A few years later I was fishing in the gulf, from St. George island in florida. I was after seatrout, had a shrimp below a cork and was just busting the ladies. During a lull in the bite I was following a Peregrine as it swooped through the sky, looked down and found my float was gone. I set the hook, fought the fish for a few seconds and suddenly...I'm sure you know... That goosehawk dropped into a nosedive and snagged my lady. Now I'm playing tug o war with a bird. after a few seconds of screaming and pulling, the falcon released its grip and I reeled in a stunned ladyfish. It had talon marks in its back, and if you thought they had large eyes to start with, this one had pupils so dial lated you thought it had been hanging with Timothy Leary. 

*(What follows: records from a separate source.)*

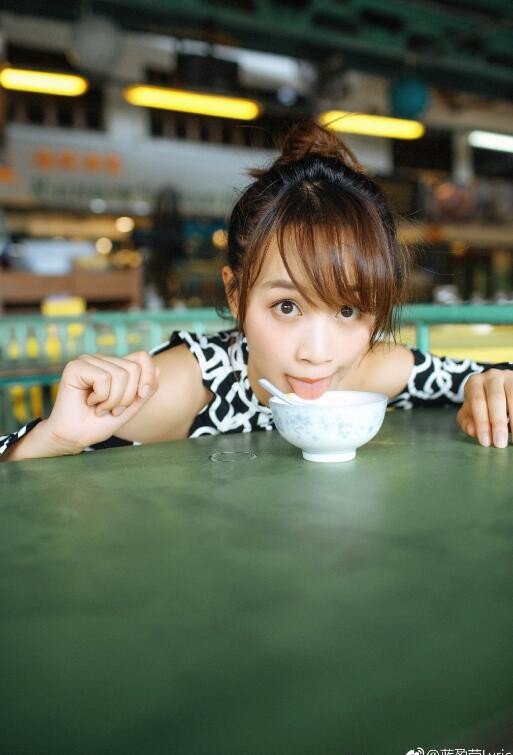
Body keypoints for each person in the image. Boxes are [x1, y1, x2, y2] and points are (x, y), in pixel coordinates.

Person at [1, 121, 512, 462]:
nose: (318, 353)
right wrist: (54, 438)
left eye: (348, 309)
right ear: (236, 295)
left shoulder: (374, 370)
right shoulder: (186, 388)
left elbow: (487, 380)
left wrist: (493, 384)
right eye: (286, 306)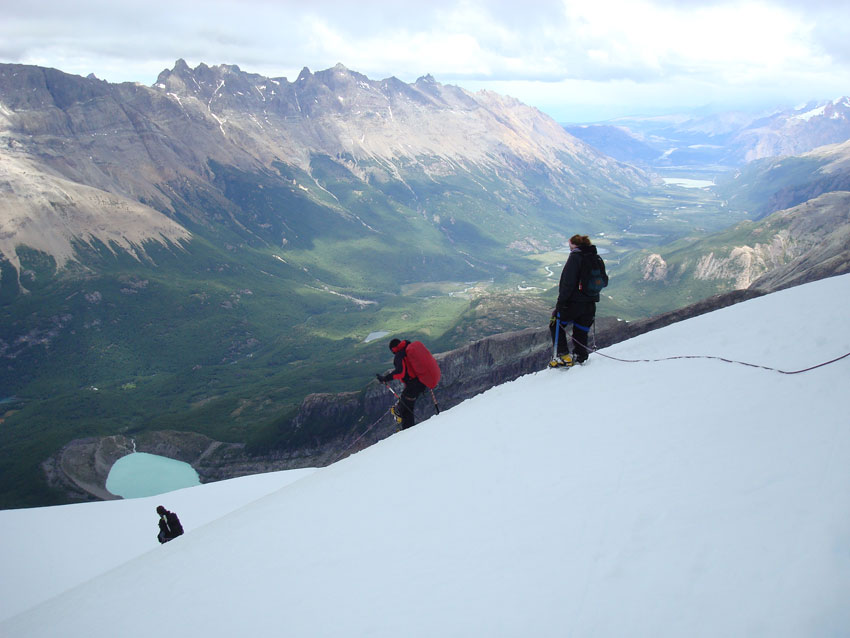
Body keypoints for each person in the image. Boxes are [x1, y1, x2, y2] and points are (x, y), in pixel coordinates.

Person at [549, 234, 605, 367]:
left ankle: (563, 356)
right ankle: (580, 356)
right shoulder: (596, 257)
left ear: (574, 245)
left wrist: (560, 303)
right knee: (581, 329)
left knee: (555, 323)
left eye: (569, 245)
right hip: (590, 303)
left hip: (574, 303)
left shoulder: (575, 257)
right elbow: (604, 280)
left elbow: (567, 283)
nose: (569, 248)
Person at [376, 338, 428, 430]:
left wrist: (385, 378)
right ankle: (409, 429)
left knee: (405, 409)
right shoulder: (408, 349)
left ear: (393, 349)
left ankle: (408, 432)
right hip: (422, 381)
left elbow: (400, 372)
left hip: (413, 385)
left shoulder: (399, 355)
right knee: (407, 406)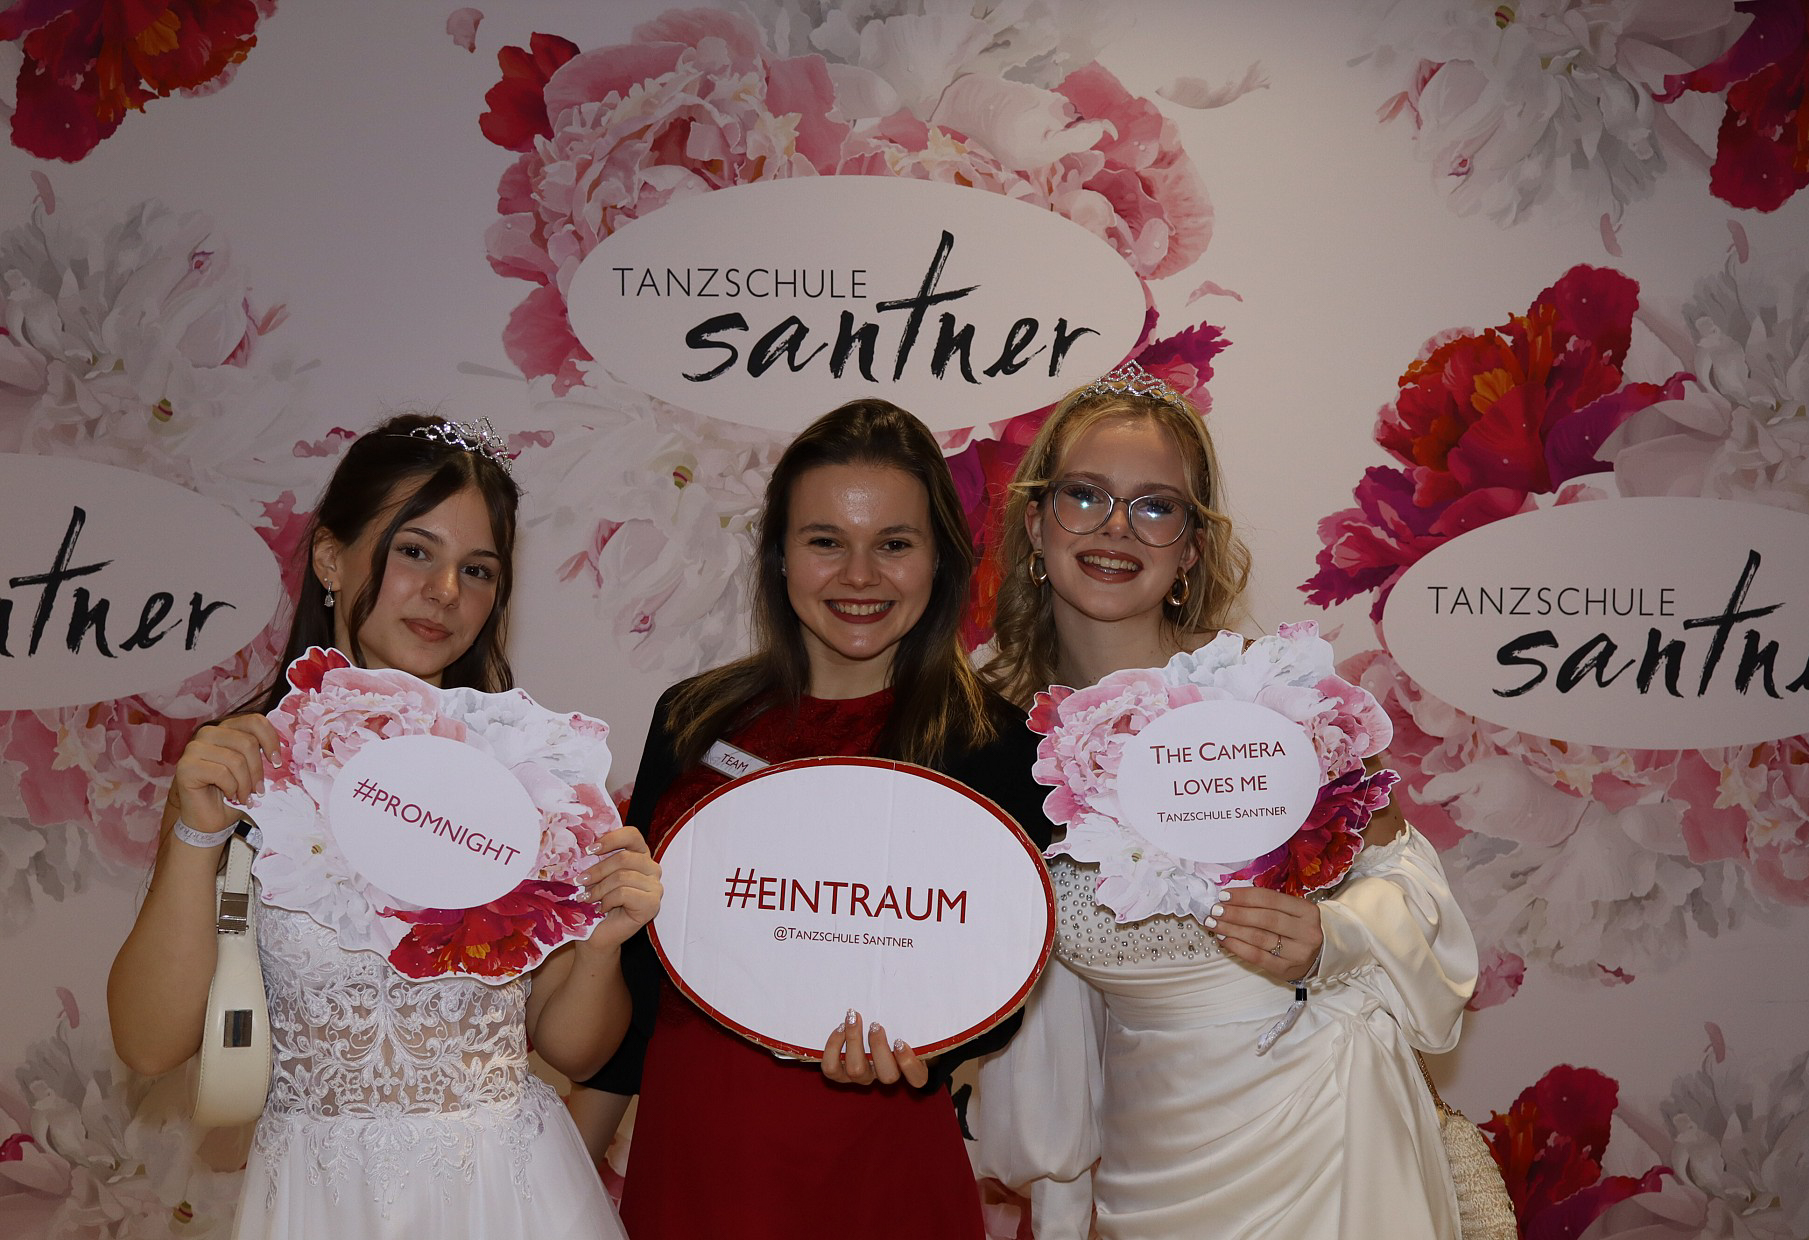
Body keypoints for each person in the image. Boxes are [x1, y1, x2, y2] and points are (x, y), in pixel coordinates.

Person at [108, 412, 659, 1239]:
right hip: (321, 1200)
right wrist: (196, 836)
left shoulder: (523, 778)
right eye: (415, 551)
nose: (447, 592)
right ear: (331, 558)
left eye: (478, 569)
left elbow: (574, 1050)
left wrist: (603, 943)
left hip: (509, 1197)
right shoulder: (249, 768)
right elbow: (148, 1045)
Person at [974, 363, 1479, 1239]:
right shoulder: (987, 736)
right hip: (1145, 1160)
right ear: (1035, 522)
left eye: (1155, 506)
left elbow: (1409, 882)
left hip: (1326, 1141)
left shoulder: (1270, 699)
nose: (1115, 528)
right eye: (1084, 495)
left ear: (1191, 548)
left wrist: (1333, 937)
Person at [574, 399, 1051, 1240]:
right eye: (826, 541)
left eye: (894, 544)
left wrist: (927, 1048)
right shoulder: (692, 720)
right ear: (780, 556)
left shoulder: (1000, 750)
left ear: (941, 558)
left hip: (881, 1175)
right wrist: (554, 1187)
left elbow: (999, 990)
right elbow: (640, 995)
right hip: (694, 1166)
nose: (859, 576)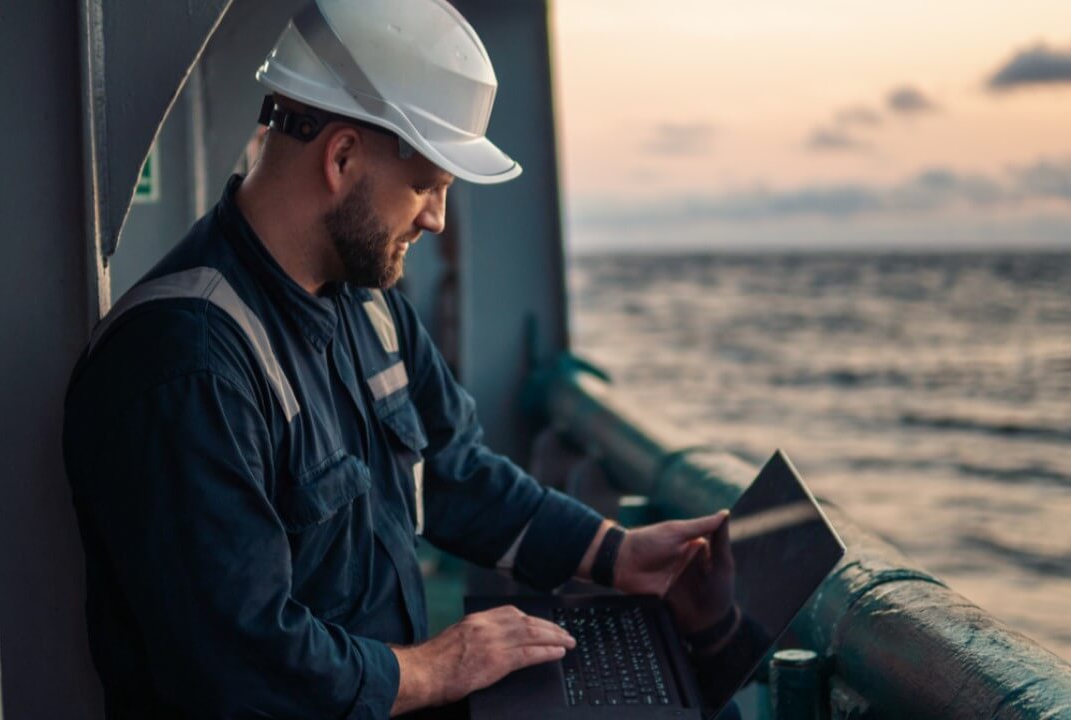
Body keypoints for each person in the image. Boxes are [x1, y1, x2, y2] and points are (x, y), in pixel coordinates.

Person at [63, 1, 730, 717]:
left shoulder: (365, 303)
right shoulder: (187, 365)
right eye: (428, 186)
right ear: (342, 156)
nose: (437, 220)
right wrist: (440, 670)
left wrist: (615, 553)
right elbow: (239, 664)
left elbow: (451, 473)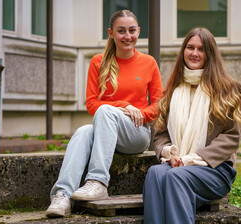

Anyway, to make two long stories short, they taste like S#$% but have every right to share in the great lore that is fishing.

I love them ladies
TD


----------



## NC-Norm-WB (Jul 25, 2008)

I caught a lady lastnight in wb and it was a whopper. About 5 lbs/30'' plus. It was my first time with a lady....what a fight!!!


----------



## TreednNC (Jul 1, 2005)

Caught one in a castnet in the hook at Hatteras 2 years ago


----------



## Mark Law (Sep 17, 2006)

*Lady fish in the Gulf*

Hey yall,
I'm goin down to panama city beach next month, I hear that they have lots of Lady Fish there. They sound like alot of fun to catch, prob cause they are related to Tarpon  . Do any of yall know what they will hit down there? I'll be using the spinning rod and reel, and my fly rod. Thanks for the advice in advance. Great fishin to all! 
Mark <::><


----------



## Rastabluegrass37 (Mar 21, 2007)

*Flies*

If you are using flies for gulf ladies, definately a shrimp imitation and of course a yellow and white clouser. For live bait, I have had tremendous success with pilchards live-lined near a bridge or off a pier. 

I tell ya, catching ladies all day long satisfies me just fine, especially if you get into the 4-5 pound fish which will give you a workout and quite a show of acrobatics as well.


----------



## Ryan Y (Dec 1, 2005)

*Mark...*



Mark Law said:


> Hey yall,
> I'm goin down to panama city beach next month, I hear that they have lots of Lady Fish there. They sound like alot of fun to catch, prob cause they are related to Tarpon  . Do any of yall know what they will hit down there? I'll be using the spinning rod and reel, and my fly rod. Thanks for the advice in advance. Great fishin to all!
> Mark <::><


Post this question with a link to this thread over in the florida board. They should be able to help you there.


----------